Simon Amor believes rugby sevens qualification for Tokyo 2020 will be difficult
Great Britain head coach Simon Amor believes that rugby sevens' soaring global standards will make qualification alone a tough assignment for the 2020 Olympics in Tokyo.
Amor's squad ended the men's tournament at Deodoro Stadium with a silver medal.
Although their competition ended with a crushing 43-7 defeat in the final against rampant Fiji, Britain still made a mark by beating sevens powerhouses like New Zealand and South Africa during their six-match campaign.
The tournament delivered some spectacular moments - Japan's defeat of New Zealand being a prime example - and Amor is enthused about prospects for sevens.
"I think World Rugby has done an amazing job growing the game," he said.
"You see the level of competition - the women's game is going through the roof, the developing rugby nations are getting better and better, and in four years' time you are going to see an unbelievable tournament.
"It is going to be difficult to qualify for 2020, let alone get a medal. That is the direction it is going in."
Amor paid tribute to his players, who only came together as a group barely three months before Rio, but still finished on the medal podium.
" I certainly think we maximised every opportunity," he added.
"We made the best of the challenges we faced. We knew what they were, and the ability of that team to adapt into the Olympics was second to none.
"It is important everyone has a bit of time off now and switches off, and then we start again on the World Series when I get back into the office on Monday with my England hat back on.
"From a Team GB head coach perspective, we were very much about embracing the whole Olympics, embracing Team GB and going out there to perform in what we think is one of the best sports in the world, and trying to show people what is good about it so it will inspire people and they take up the game."
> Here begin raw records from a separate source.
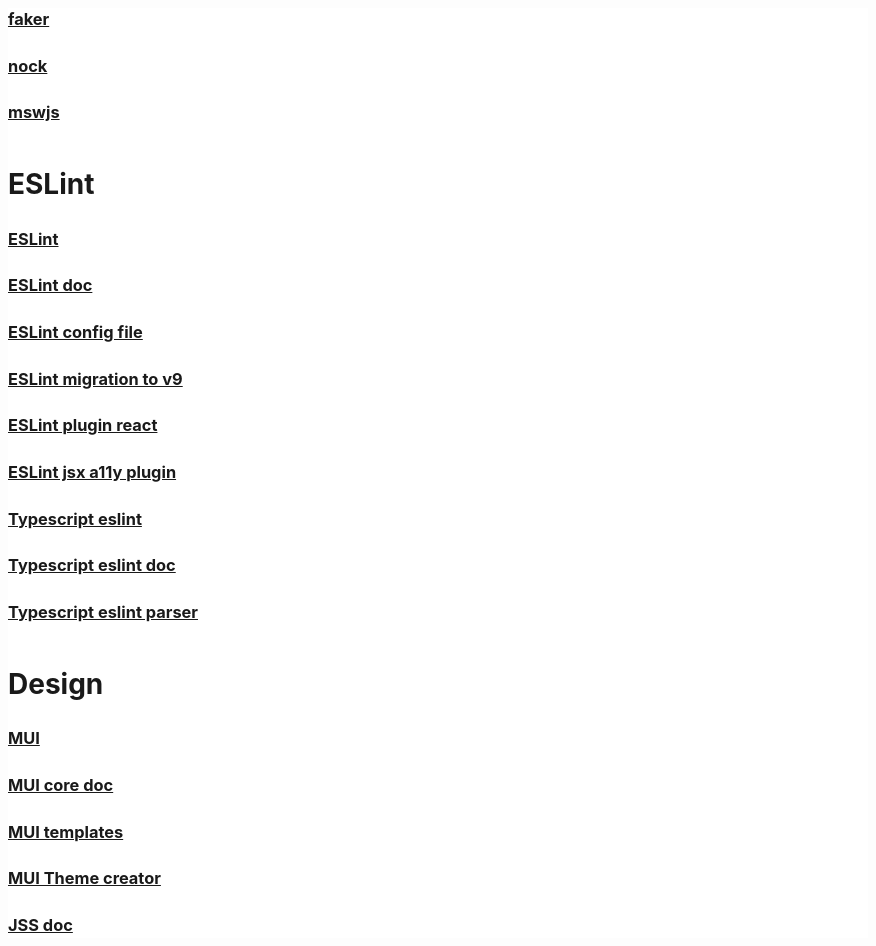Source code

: ### [faker](https://next.fakerjs.dev/)

### [nock](https://github.com/nock/nock)

### [mswjs](https://mswjs.io/docs/getting-started)

# ESLint

### [ESLint](https://eslint.org/)

### [ESLint doc](https://eslint.org/docs/latest/)

### [ESLint config file](https://eslint.org/docs/latest/use/configure/configuration-files)

### [ESLint migration to v9](https://eslint.org/docs/latest/use/migrate-to-9.0.0)

### [ESLint plugin react](https://www.npmjs.com/package/eslint-plugin-react)

### [ESLint jsx a11y plugin](https://www.npmjs.com/package/eslint-plugin-jsx-a11y)

### [Typescript eslint](https://typescript-eslint.io/)

### [Typescript eslint doc](https://typescript-eslint.io/getting-started/)

### [Typescript eslint parser](https://typescript-eslint.io/packages/parser)

# Design

### [MUI](https://mui.com/)

### [MUI core doc](https://mui.com/material-ui/getting-started/)

### [MUI templates](https://mui.com/templates/)

### [MUI Theme creator](https://bareynol.github.io/mui-theme-creator/)

### [JSS doc](https://cssinjs.org/react-jss?v=v10.10.1)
For Amor's opposite number in the final - former England Sevens head coach Ben Ryan - it was a strange experience, given his role in developing many of the Great Britain squad.
Ryan said: " I find it quite awkward coaching against them because I know a lot of them.
"I knew Dan Norton when he was 16. Tom Mitchell, the captain, I watched him play in Bristol University Freshers' Week, Dan Bibby was playing for Cardiff Met, Marcus Watson I picked up when he was released by London Irish academy. James Rodwell I coached for England counties.
"Tom has never played a game of XVs in his life, and he is an absolute genius on the sevens field. He could be a terrific 12 at international and Premiership level, given the chance in XVs."
Reflecting on his departure from the Rugby Football Union in 2013, Ryan added: " There is no animosity involved. The guys I had head to heads with are no longer at the RFU.
"I had seven years with England, and my last tournament was a World Cup final. We got battered by New Zealand.
"I just got a bit disillusioned and flat, and with a few things that were going on at the RFU.
"I came to Fiji and just got back to basics again and stripped away all the other stuff that sometimes comes with these programmes - too many people, too many layers.
"We have simple leadership and a very simple framework of what we do. We set simple standards. Everyone knows what is going on. There is no politics around the players or management. It works."